● Exercise requirements: From the text below on predicted user data, list every option that the drop-down list in FIG. 4A lets a client select from.

— Begin Text section —

Alternatively, build functionality can be provided to engage on a
social network site to build look-alike models on high expected
revenue users (such as the top 0.5%).
[0077] FIGS. 4A-6L identify example data, data modeling,
visualizations and resulting predictions associated with purchase
probability (FIGS. 4A-4P), opting-out probability (FIGS. 5A-5L),
and revenue earning (FIGS. 6A-6L). In one or more implementations,
kinds of predictions to be made can be selected in a graphical user
interface ("GUI") via a respective screen control (e.g., a
drop-down list, checkbox, radio button, or the like), and various
information relating to Mean, Median, Total (e.g., the sum of all
values) and Users (e.g., number of users 306 within a respective
user segment) can be displayed substantially automatically, such as
in response to a "mouse-over" or other GUI event.
[0078] FIG. 4A illustrates an example data entry display screen
that includes a graph of information associated with predicted
impressions from one day earlier ("yesterday") and from one week
earlier. In the example implementation shown in FIG. 4A, a
drop-down list is provided for a client 304 to select from
impressions, clicks, click rates, purchases, conversion rates,
revenue and revenue/per thousand impressions ("revenue/M"). In one
or more implementations, a usable formula equals Revenue Dollar
Amount/Impressions/1,000.
[0079] FIG. 4B illustrates an example graph of predicted
information and includes selectable ranges in which k-Tiles can be
displayed, as well as mean and median values. Furthermore,
inflection points are represented and corresponding user 306
segments 452A, 452B and 452C, as well as corresponding changes in
slope.
[0080] In one or more implementations, one or more APIs are used to
import ("ingest") data, such as formatted in a JSON data file. An
example data source formatted in JavaScript Object Notation
("JSON") is illustrated in FIG. 4C. The predictions in the example
are labeled "openrate_7" and "aov_7." While the inflection points
are the "segments," the bounds of are defined by the "start" and
"end" values (the values are equivalent to percentiles, 355=35.5%
and 454=45.4%). Further and with reference to the example JSON data
file shown in FIG. 4C, the numbers "1", "2", etc. represent a
subset of the 1000 total k-tile values. The prediction openrate_7
does not have a "total" value because it is a rate, not a hard
number, and as such does not have a sum value.
[0081] With reference to FIGS. 4D-4P, a sample size (e.g., 250,000)

— End Text section —
— Begin Data lines —

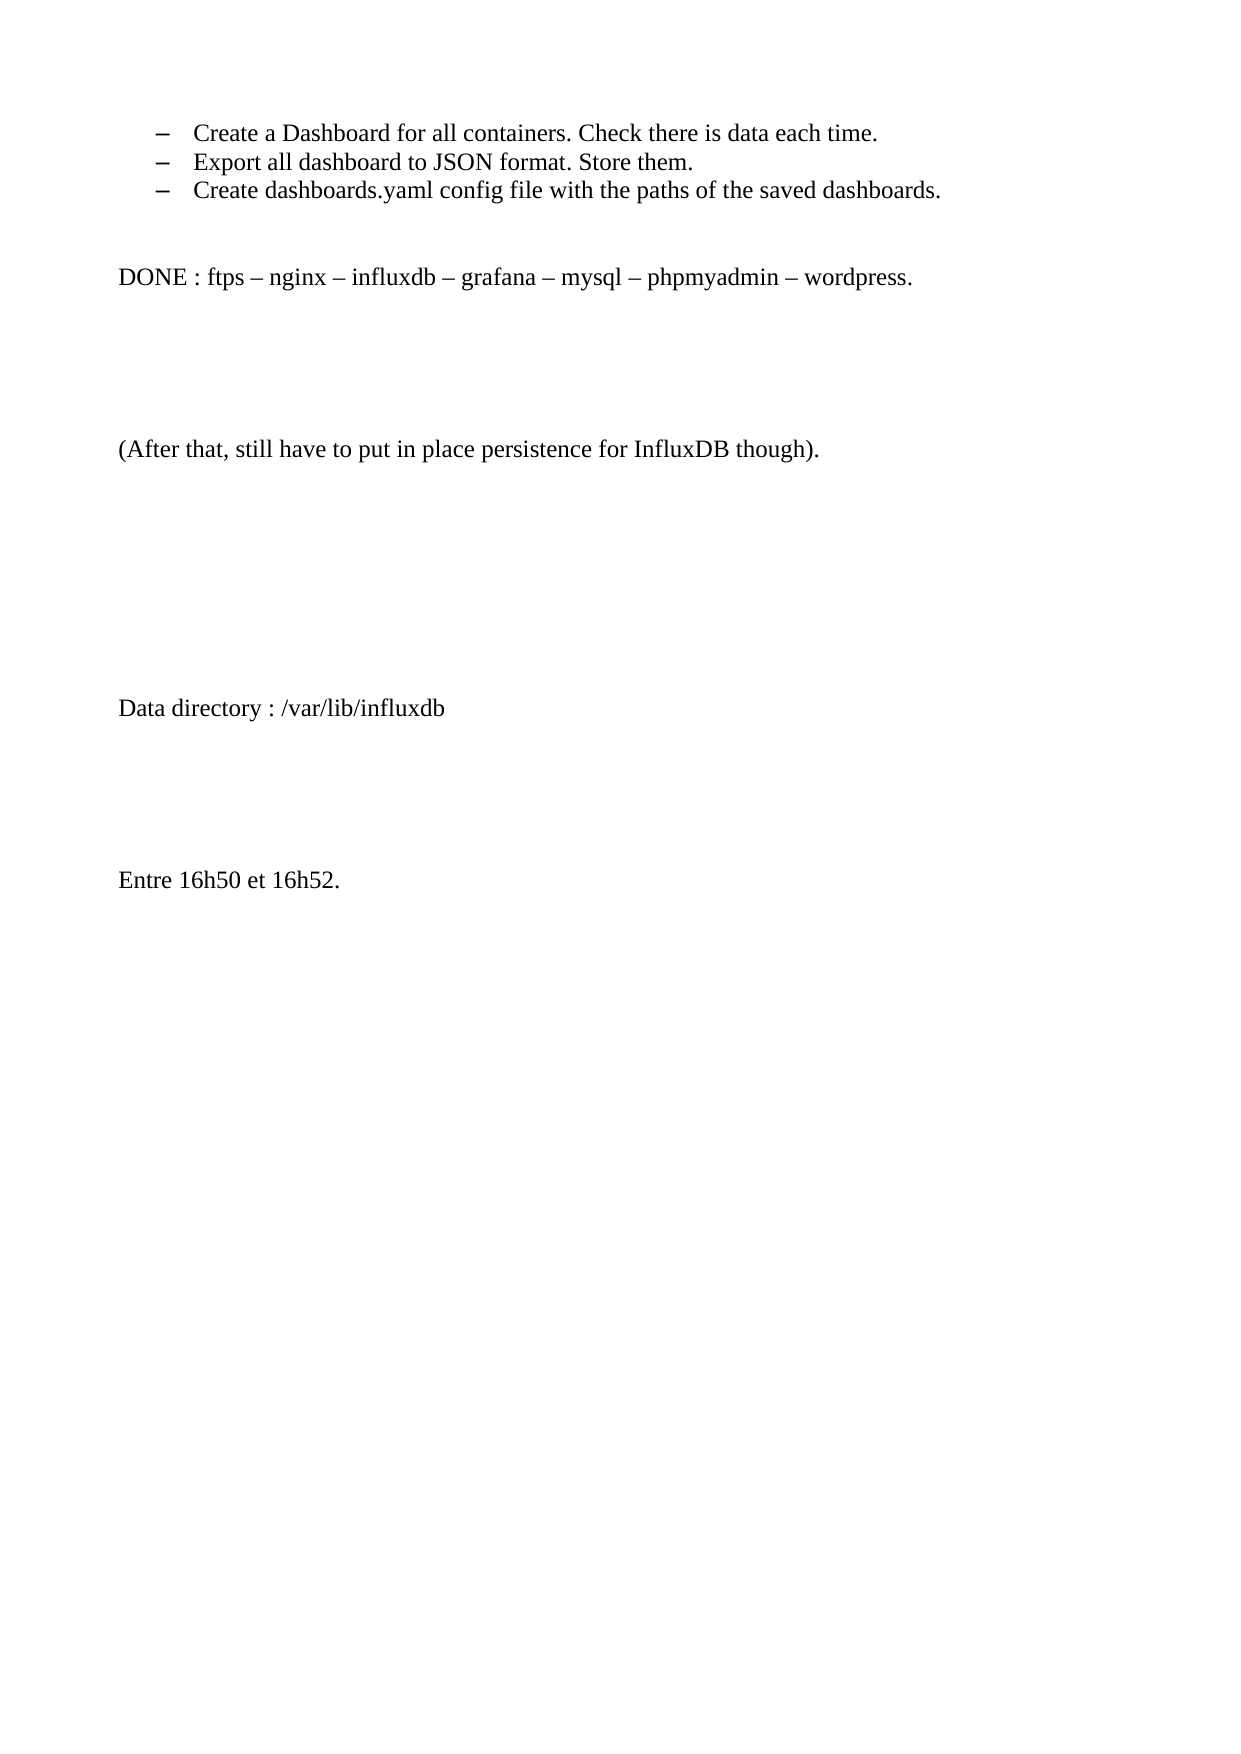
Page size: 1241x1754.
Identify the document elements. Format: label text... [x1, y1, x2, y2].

— End Data lines —

● Answer to this problem:
- impressions
- clicks
- click rates
- purchases
- conversion rates
- revenue
- revenue/per thousand impressions ("revenue/M")